* [Requirements]
(A) According to the seminar description, where can the books ordered for the course be bought?
(B) Write out the seminar description between "During shopping period, any" and "the course’s e-reserves.", inclusive.

* [Text to read]
GOVERNMENT 2148: CIVIL SOCIETY, WEST AND EAST: SEMINAR

 

Fall 2000 (Thursdays 3-5 CES Garden Room)

 

            This seminar explores the rise of civil society in states worldwide. It examines the debates over what civil society is, the notion of “public space,” and the idea of “civic engagement,” and looks at the complex relationship between civil society and the state, on the one hand, and markets, on the other. After tracing the emergence of civil society in Western Europe, the seminar looks at the forms civil society is taking in other settings, from Eastern Europe to Northeast Asia. It examines how a wide range of factors, from wars to the Internet to the rise of international NGOs, affects the nature and quality of civic life, and democratic transitions, in different countries. Upper division undergraduates may be permitted to enroll with the permission of the instructors.

 

 

READINGS FOR THE COURSE:  The following books have been ordered for the course and are available at the Coop:

 

John Hall, ed., Civil Society: Theory, History, and Comparison. Polity Press, 1995.

Nancy Bermeo and Phil Nord,  eds. Civil Society before Democracy,

            Rowman & Littlefield, Fall, 2000.   

Craig Calhoun, ed., Habermas and the Public Sphere, MIT Press, 1993.

Robert D.  Putnam. Bowling Alone: Civic Disengagement in America and What To Do About It

            New York: Simon and Schuster, 2000.

Robert D., Putnam, with Robert Leonardi and Raffaella Y. Nanetti,  Making democracy Work,

            Princeton U. Press 1993.

Grzegorz Ekiert and Jan Kubik, Rebellious Civil Society, U. of Michigan Press 1999

           

E-RESERVE READINGS: Readings will be posted on e-reserve; they will be accessed by computer and, if you wish, downloaded. The URL for the e-reserves homepage is: http://ereserves.harvard.edu

 

To view e-reserves, students must:

1.      Go to the e-reserve mainpage:  

2.      Select “Government 2148” from a list of courses

3.      At the prompt, enter last name (using uppercase for first letter, followed by all lowercase) and 9-digit Harvard ID number

 

During shopping period, any student will be able to access the available e-reserves for this class. However, once enrollment is set, only those students enrolled in Government 2148 will be able to access the course’s e-reserves. 

 

A full set of readings is also on regular reserve in the Center for European Studies’ Library.

[Items listed in a dataset]
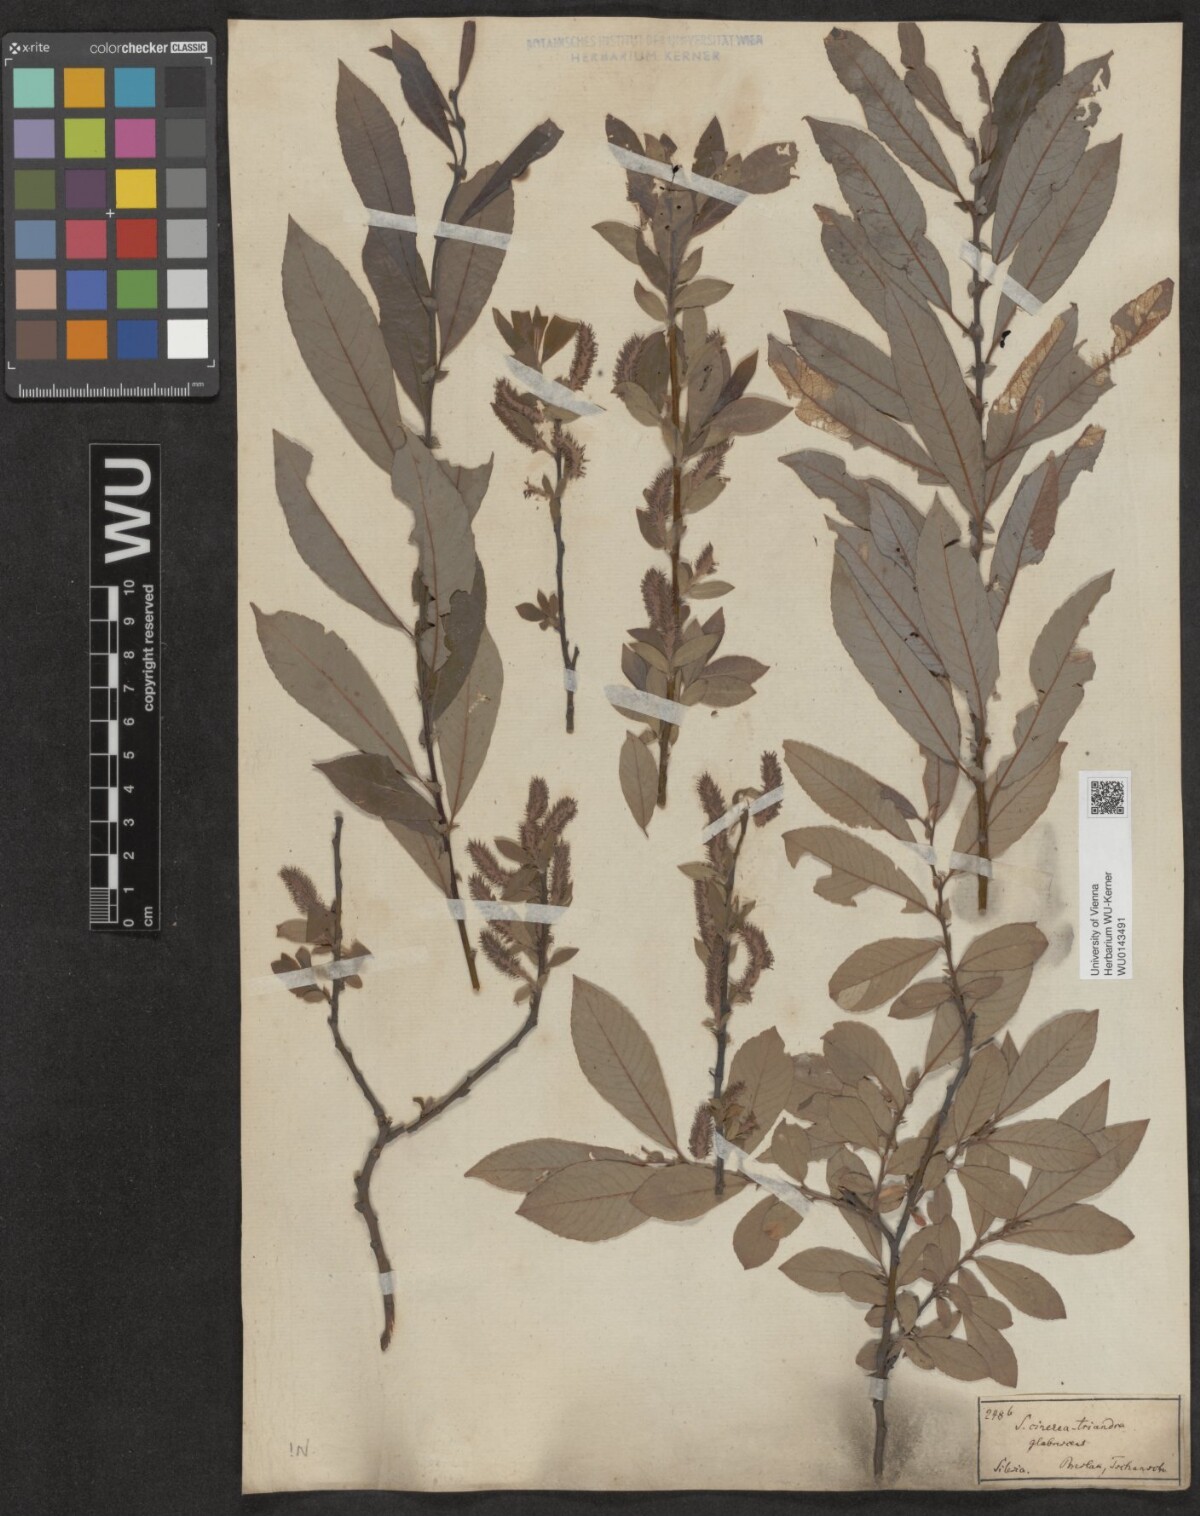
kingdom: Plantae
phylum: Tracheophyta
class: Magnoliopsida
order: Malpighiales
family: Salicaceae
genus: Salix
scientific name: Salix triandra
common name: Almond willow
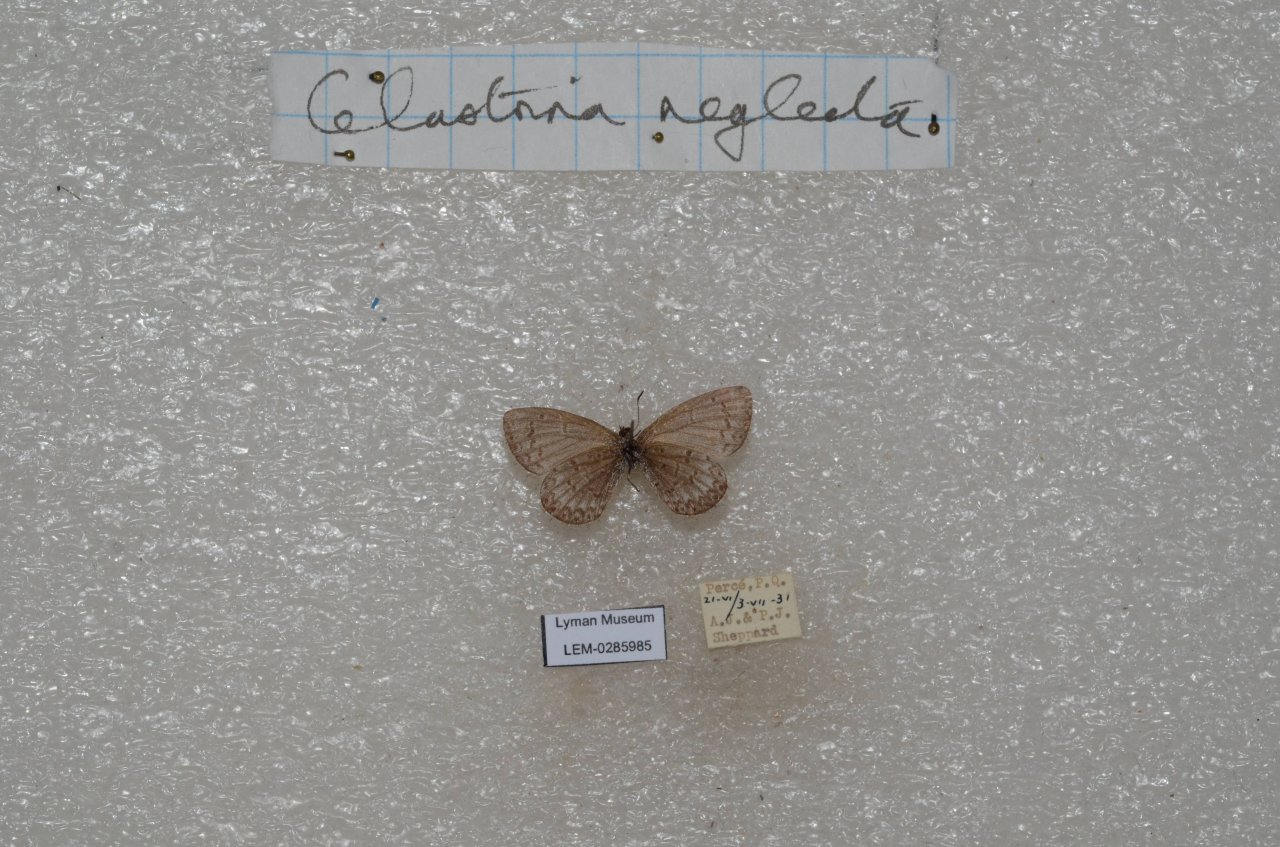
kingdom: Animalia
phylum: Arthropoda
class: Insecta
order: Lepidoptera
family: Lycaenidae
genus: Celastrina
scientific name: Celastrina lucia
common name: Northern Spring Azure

* [Correct answers]
(A) At the Coop.

(B)
During shopping period, any student will be able to access the available e-reserves for this class. However, once enrollment is set, only those students enrolled in Government 2148 will be able to access the course’s e-reserves.